A word about the art: this is not manga as it is done today. There are no exagerrated facial characteristics, no whimsical touches. Kojima's line drawings are gritty and dark, his paintings evocative of a Japan long gone. He flinches at nothing. Many of the most powerful scenes have no words at all, merely pages of Kojima's art, eloquent enough to bring tears to my eyes. Words fail, as they should. You must see it to understand.

I won't reveal more of the story here; you should read it yourself. It's an investment, true: 28 volumes at $9.95 each. But if you are a person who appreciates comics, this is one you must read. I say must. I mean it.

Tuesday, January 14, 2003

The Magazine of Fantasy and Science Fiction for January 2003

My subscription is up for renewal, and up until I read this issue I was planning to let it lapse.
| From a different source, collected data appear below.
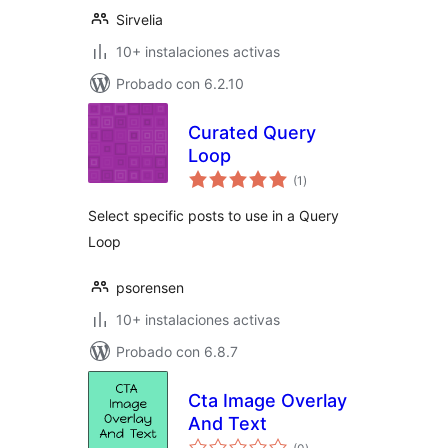
Sirvelia
10+ instalaciones activas
Probado con 6.2.10
Curated Query
Loop
valoraciones
(1
)
en
total
Select specific posts to use in a Query
Loop
psorensen
10+ instalaciones activas
Probado con 6.8.7
Cta Image Overlay
And Text
valoraciones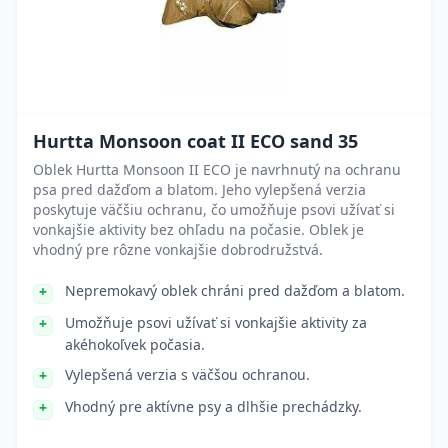
Hurtta Monsoon coat II ECO sand 35
Oblek Hurtta Monsoon II ECO je navrhnutý na ochranu
psa pred dažďom a blatom. Jeho vylepšená verzia
poskytuje väčšiu ochranu, čo umožňuje psovi užívať si
vonkajšie aktivity bez ohľadu na počasie. Oblek je
vhodný pre rôzne vonkajšie dobrodružstvá.
Nepremokavý oblek chráni pred dažďom a blatom.
Umožňuje psovi užívať si vonkajšie aktivity za
akéhokoľvek počasia.
Vylepšená verzia s väčšou ochranou.
Vhodný pre aktívne psy a dlhšie prechádzky.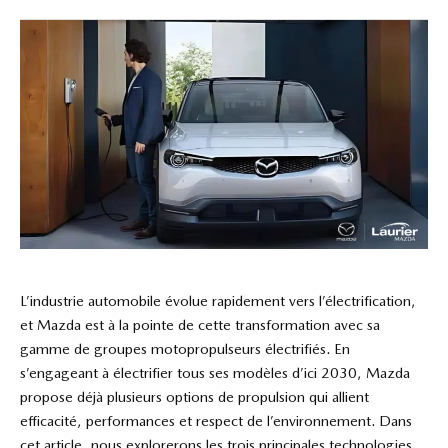
L’industrie automobile évolue rapidement vers l’électrification,
et Mazda est à la pointe de cette transformation avec sa
gamme de groupes motopropulseurs électrifiés. En
s’engageant à électrifier tous ses modèles d’ici 2030, Mazda
propose déjà plusieurs options de propulsion qui allient
efficacité, performances et respect de l’environnement. Dans
cet article, nous explorerons les trois principales technologies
Now I'm not sure. In general F&SF prints too much conventional stuff for my taste, but once in a while there's a particularly strong issue. I may have to re-up after all.

M. Shayne Bell's "Anomalous Structures of My Dreams" is a wonderful story about AIDS, nanotech, and loneliness. I hesitate to say much about it, because I think it should be read to be appreciated. Some of the images in this story are achingly beautiful, and it deserves awards. I do not say this lightly.

"The Machine" by M. Rickert is another great story, though not quite as strong as M. Shayne Bell's offering. A recounting of one of the myths of the nightingale's origin, it is beautifully embellished, though the directness of the author's voice in the concluding paragraphs is a bit jarring.

Jeremy Minton's "Halfway House" is a well-crafted but somehow unconvincing tale of aliens intervening in the slow death of the Earth--intervening not to save the planet, but to save some of the people, if they can design a creature which will survive on another world selected by the aliens. The human intermediary who inspects the creature designs has a strange love affair with one of the applicants. The ending is powerful, but would be more so if the love affair were more convincing. An interesting story, nonetheless.

Monday, January 13, 2003

Sick of Shadows by Sharyn McCrumb

I've read two of Sharyn McCrumb's novels previous to this one: The Hangman's Beautiful Daughter, a dark and eerie mystery set in Appalachia, and Bimbos of the Death Sun, a slight and cartoonish murder mystery set at a science fiction convention. Sick of Shadows is the first of a series of novels featuring Elizabeth McPherson, which is odd because although she is the primary viewpoint for the first few chapters, she fades into the background somewhat after a while, and doesn't solve the mystery herself. My investigations suggest that this is McCrumb's second novel, and it shows--the dialogue is at times a bit too cute, and the viewpoint floats from character to character distractingly. The characterization of Elizabeth seems a bit off as well. Still, for light reading you could do far worse, and there is enough humor here to make it enjoyable. Fair warning, though, if you're the sort who loves puzzles: I figured out who the murderer was and why about three-quarters of the way through, and I'm really not the sort of person who figures out mysteries before the end. Overall, this is a decent early effort from an author who went on to win every major award in crime fiction.